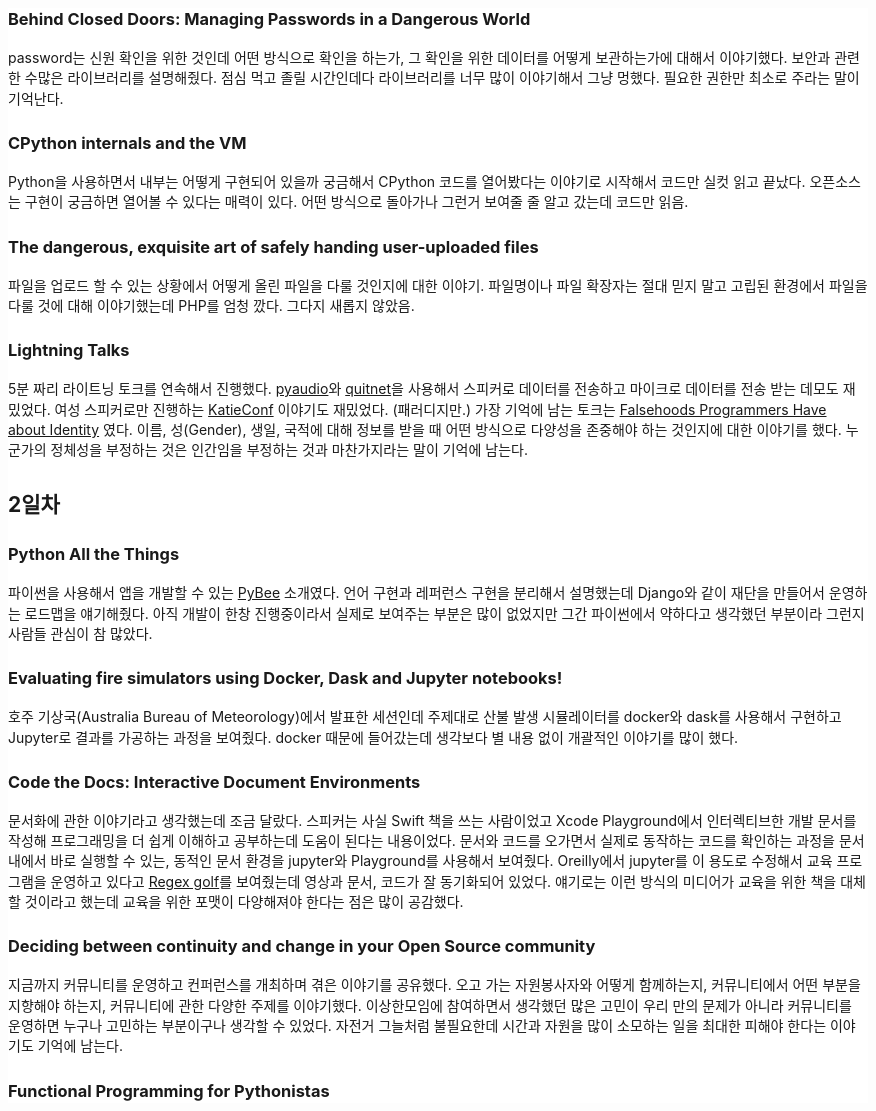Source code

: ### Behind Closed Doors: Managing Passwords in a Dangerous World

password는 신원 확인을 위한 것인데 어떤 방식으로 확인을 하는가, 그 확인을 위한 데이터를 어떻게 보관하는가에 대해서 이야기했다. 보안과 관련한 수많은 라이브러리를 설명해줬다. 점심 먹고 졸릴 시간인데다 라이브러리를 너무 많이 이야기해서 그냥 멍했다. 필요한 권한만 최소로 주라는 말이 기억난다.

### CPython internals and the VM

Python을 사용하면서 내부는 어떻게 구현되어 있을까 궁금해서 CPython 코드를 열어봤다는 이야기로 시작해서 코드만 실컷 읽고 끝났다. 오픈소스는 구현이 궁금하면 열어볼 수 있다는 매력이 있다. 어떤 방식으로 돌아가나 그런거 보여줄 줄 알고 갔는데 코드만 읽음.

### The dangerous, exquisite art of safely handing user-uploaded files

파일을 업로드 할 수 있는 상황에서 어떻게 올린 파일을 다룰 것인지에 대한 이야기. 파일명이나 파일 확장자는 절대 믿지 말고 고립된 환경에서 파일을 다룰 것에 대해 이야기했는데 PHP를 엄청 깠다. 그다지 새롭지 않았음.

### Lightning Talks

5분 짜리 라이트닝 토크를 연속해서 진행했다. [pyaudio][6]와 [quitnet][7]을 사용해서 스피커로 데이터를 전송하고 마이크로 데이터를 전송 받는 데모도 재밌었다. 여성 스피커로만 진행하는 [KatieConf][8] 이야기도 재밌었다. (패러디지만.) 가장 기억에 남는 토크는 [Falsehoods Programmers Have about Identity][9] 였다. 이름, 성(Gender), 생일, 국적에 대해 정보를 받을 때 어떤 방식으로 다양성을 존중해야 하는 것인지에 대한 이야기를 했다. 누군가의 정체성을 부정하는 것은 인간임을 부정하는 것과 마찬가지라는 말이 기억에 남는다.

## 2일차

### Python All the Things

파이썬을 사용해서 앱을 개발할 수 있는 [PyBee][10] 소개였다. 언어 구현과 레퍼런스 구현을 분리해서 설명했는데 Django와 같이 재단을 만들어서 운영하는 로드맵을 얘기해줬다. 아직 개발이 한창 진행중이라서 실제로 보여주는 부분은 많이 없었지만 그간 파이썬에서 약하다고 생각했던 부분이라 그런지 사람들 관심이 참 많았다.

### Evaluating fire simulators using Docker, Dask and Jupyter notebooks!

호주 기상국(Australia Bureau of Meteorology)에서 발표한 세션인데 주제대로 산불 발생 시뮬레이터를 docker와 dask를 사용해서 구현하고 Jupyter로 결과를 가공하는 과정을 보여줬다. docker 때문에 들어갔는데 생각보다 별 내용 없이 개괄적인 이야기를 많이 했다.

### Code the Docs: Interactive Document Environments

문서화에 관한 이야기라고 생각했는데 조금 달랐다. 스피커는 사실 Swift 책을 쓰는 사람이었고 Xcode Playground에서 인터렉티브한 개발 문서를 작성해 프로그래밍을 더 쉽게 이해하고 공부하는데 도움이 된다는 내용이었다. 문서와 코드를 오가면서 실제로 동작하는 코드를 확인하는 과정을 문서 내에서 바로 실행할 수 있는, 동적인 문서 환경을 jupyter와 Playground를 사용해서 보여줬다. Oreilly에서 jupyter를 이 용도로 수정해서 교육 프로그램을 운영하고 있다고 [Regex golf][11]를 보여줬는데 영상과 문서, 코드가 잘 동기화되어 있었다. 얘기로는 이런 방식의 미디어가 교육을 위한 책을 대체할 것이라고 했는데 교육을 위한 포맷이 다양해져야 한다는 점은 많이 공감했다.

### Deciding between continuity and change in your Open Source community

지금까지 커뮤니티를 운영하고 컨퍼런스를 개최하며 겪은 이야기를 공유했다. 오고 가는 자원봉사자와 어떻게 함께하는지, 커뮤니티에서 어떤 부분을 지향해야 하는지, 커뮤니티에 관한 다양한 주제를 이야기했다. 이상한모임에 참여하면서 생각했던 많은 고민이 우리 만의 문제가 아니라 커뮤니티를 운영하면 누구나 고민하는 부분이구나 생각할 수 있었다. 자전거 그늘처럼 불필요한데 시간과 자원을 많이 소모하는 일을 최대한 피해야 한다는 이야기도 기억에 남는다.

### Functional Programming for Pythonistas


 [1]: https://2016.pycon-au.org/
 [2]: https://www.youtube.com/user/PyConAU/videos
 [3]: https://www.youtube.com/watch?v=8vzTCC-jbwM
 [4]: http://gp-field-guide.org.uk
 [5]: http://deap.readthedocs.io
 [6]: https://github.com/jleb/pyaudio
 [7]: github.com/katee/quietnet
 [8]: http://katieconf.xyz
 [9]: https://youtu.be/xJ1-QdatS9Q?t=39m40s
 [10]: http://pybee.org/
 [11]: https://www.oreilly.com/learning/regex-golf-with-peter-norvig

* * *

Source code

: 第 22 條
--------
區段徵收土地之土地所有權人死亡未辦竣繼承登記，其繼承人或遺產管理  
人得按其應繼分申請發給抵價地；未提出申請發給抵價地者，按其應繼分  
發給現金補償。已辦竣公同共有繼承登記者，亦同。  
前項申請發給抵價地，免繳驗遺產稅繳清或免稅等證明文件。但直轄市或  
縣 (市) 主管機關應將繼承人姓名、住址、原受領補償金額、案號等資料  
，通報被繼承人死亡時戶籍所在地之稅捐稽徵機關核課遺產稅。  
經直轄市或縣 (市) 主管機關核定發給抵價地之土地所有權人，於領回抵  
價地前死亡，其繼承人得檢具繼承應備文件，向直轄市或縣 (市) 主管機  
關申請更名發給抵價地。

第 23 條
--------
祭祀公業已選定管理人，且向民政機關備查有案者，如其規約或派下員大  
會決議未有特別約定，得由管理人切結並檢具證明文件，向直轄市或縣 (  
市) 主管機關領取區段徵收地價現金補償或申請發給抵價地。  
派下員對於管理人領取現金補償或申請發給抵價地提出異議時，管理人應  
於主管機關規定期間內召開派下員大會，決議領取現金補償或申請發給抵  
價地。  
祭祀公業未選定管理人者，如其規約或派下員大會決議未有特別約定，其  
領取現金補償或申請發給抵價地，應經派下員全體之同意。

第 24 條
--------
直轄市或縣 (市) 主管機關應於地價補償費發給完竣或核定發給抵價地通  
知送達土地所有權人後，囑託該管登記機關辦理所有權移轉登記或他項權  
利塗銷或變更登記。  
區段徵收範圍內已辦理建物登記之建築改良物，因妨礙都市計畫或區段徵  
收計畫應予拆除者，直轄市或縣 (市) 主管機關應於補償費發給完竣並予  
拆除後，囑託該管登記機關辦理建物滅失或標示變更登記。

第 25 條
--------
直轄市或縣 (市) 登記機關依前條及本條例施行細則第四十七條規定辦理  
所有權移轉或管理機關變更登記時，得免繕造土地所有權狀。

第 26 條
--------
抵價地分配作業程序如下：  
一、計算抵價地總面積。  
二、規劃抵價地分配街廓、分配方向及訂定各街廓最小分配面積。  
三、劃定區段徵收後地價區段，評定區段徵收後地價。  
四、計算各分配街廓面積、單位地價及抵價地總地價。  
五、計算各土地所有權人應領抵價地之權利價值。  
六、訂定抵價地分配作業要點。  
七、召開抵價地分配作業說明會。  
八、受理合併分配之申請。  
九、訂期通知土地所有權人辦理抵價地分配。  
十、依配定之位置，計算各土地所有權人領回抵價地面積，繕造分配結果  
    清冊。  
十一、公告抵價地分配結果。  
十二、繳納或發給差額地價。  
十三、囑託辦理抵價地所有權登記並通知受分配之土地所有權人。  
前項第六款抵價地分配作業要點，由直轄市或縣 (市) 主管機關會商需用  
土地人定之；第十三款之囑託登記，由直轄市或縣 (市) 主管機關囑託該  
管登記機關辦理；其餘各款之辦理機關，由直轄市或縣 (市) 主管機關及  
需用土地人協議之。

> **The problem**
Can you reproduce the stretch of lines from the one containing "### Deciding between" through the one containing "### Functional Programming for Pythonistas", both included, with nothing altered?

> **Expected answer**
### Deciding between continuity and change in your Open Source community

지금까지 커뮤니티를 운영하고 컨퍼런스를 개최하며 겪은 이야기를 공유했다. 오고 가는 자원봉사자와 어떻게 함께하는지, 커뮤니티에서 어떤 부분을 지향해야 하는지, 커뮤니티에 관한 다양한 주제를 이야기했다. 이상한모임에 참여하면서 생각했던 많은 고민이 우리 만의 문제가 아니라 커뮤니티를 운영하면 누구나 고민하는 부분이구나 생각할 수 있었다. 자전거 그늘처럼 불필요한데 시간과 자원을 많이 소모하는 일을 최대한 피해야 한다는 이야기도 기억에 남는다.

### Functional Programming for Pythonistas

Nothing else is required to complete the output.